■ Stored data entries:
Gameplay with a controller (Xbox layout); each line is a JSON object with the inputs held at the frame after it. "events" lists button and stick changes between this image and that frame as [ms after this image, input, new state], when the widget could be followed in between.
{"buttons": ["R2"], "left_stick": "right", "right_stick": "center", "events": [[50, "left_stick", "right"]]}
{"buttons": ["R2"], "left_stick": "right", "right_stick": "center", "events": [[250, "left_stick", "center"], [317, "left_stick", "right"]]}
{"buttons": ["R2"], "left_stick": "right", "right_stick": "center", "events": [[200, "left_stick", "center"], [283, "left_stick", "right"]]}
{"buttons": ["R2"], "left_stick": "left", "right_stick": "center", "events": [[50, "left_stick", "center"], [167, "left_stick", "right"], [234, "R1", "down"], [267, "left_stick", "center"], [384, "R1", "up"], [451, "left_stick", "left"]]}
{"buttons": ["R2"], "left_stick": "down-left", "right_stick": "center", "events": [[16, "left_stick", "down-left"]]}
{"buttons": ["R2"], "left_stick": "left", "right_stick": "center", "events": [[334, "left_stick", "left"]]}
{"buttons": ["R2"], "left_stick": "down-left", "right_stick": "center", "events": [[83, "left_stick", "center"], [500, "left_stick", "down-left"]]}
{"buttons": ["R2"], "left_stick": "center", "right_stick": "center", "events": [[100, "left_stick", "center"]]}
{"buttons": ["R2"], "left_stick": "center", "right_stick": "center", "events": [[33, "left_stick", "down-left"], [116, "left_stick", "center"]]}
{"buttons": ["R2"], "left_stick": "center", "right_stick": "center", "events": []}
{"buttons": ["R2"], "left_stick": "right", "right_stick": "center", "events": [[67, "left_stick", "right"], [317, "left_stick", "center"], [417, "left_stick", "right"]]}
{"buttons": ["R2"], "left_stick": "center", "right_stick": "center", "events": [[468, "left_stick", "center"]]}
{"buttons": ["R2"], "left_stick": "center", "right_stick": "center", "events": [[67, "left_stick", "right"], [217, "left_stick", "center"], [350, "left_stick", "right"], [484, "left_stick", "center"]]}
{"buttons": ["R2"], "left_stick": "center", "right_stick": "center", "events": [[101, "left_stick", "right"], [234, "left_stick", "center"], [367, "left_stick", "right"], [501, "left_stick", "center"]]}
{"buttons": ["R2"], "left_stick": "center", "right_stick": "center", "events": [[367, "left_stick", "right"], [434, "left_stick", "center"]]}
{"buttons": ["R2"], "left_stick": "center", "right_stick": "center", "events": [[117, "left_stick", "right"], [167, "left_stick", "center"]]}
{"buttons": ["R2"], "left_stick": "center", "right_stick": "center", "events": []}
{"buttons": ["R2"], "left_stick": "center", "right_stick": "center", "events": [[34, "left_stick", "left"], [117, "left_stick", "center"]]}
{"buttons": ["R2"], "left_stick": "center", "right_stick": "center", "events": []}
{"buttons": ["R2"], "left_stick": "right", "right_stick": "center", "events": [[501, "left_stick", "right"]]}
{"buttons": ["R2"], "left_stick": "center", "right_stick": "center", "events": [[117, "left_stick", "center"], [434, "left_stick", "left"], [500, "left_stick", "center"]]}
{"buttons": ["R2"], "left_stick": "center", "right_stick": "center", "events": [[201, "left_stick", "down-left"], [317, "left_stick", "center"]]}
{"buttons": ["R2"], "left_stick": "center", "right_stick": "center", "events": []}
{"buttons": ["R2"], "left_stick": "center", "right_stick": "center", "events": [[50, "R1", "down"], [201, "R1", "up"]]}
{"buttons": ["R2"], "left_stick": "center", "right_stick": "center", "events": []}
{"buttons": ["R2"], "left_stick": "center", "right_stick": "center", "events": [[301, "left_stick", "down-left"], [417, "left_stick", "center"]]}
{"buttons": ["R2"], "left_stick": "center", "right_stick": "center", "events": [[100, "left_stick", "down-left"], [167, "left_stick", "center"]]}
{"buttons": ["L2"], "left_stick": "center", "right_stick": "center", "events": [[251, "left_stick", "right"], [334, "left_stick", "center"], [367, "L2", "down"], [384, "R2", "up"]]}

■ TASK DIRECTIONS:
Your answer should be the full set of records above, restated exactly.

■ ANSWER TO THE EXERCISE:
Gameplay with a controller (Xbox layout); each line is a JSON object with the inputs held at the frame after it. "events" lists button and stick changes between this image and that frame as [ms after this image, input, new state], when the widget could be followed in between.
{"buttons": ["R2"], "left_stick": "right", "right_stick": "center", "events": [[50, "left_stick", "right"]]}
{"buttons": ["R2"], "left_stick": "right", "right_stick": "center", "events": [[250, "left_stick", "center"], [317, "left_stick", "right"]]}
{"buttons": ["R2"], "left_stick": "right", "right_stick": "center", "events": [[200, "left_stick", "center"], [283, "left_stick", "right"]]}
{"buttons": ["R2"], "left_stick": "left", "right_stick": "center", "events": [[50, "left_stick", "center"], [167, "left_stick", "right"], [234, "R1", "down"], [267, "left_stick", "center"], [384, "R1", "up"], [451, "left_stick", "left"]]}
{"buttons": ["R2"], "left_stick": "down-left", "right_stick": "center", "events": [[16, "left_stick", "down-left"]]}
{"buttons": ["R2"], "left_stick": "left", "right_stick": "center", "events": [[334, "left_stick", "left"]]}
{"buttons": ["R2"], "left_stick": "down-left", "right_stick": "center", "events": [[83, "left_stick", "center"], [500, "left_stick", "down-left"]]}
{"buttons": ["R2"], "left_stick": "center", "right_stick": "center", "events": [[100, "left_stick", "center"]]}
{"buttons": ["R2"], "left_stick": "center", "right_stick": "center", "events": [[33, "left_stick", "down-left"], [116, "left_stick", "center"]]}
{"buttons": ["R2"], "left_stick": "center", "right_stick": "center", "events": []}
{"buttons": ["R2"], "left_stick": "right", "right_stick": "center", "events": [[67, "left_stick", "right"], [317, "left_stick", "center"], [417, "left_stick", "right"]]}
{"buttons": ["R2"], "left_stick": "center", "right_stick": "center", "events": [[468, "left_stick", "center"]]}
{"buttons": ["R2"], "left_stick": "center", "right_stick": "center", "events": [[67, "left_stick", "right"], [217, "left_stick", "center"], [350, "left_stick", "right"], [484, "left_stick", "center"]]}
{"buttons": ["R2"], "left_stick": "center", "right_stick": "center", "events": [[101, "left_stick", "right"], [234, "left_stick", "center"], [367, "left_stick", "right"], [501, "left_stick", "center"]]}
{"buttons": ["R2"], "left_stick": "center", "right_stick": "center", "events": [[367, "left_stick", "right"], [434, "left_stick", "center"]]}
{"buttons": ["R2"], "left_stick": "center", "right_stick": "center", "events": [[117, "left_stick", "right"], [167, "left_stick", "center"]]}
{"buttons": ["R2"], "left_stick": "center", "right_stick": "center", "events": []}
{"buttons": ["R2"], "left_stick": "center", "right_stick": "center", "events": [[34, "left_stick", "left"], [117, "left_stick", "center"]]}
{"buttons": ["R2"], "left_stick": "center", "right_stick": "center", "events": []}
{"buttons": ["R2"], "left_stick": "right", "right_stick": "center", "events": [[501, "left_stick", "right"]]}
{"buttons": ["R2"], "left_stick": "center", "right_stick": "center", "events": [[117, "left_stick", "center"], [434, "left_stick", "left"], [500, "left_stick", "center"]]}
{"buttons": ["R2"], "left_stick": "center", "right_stick": "center", "events": [[201, "left_stick", "down-left"], [317, "left_stick", "center"]]}
{"buttons": ["R2"], "left_stick": "center", "right_stick": "center", "events": []}
{"buttons": ["R2"], "left_stick": "center", "right_stick": "center", "events": [[50, "R1", "down"], [201, "R1", "up"]]}
{"buttons": ["R2"], "left_stick": "center", "right_stick": "center", "events": []}
{"buttons": ["R2"], "left_stick": "center", "right_stick": "center", "events": [[301, "left_stick", "down-left"], [417, "left_stick", "center"]]}
{"buttons": ["R2"], "left_stick": "center", "right_stick": "center", "events": [[100, "left_stick", "down-left"], [167, "left_stick", "center"]]}
{"buttons": ["L2"], "left_stick": "center", "right_stick": "center", "events": [[251, "left_stick", "right"], [334, "left_stick", "center"], [367, "L2", "down"], [384, "R2", "up"]]}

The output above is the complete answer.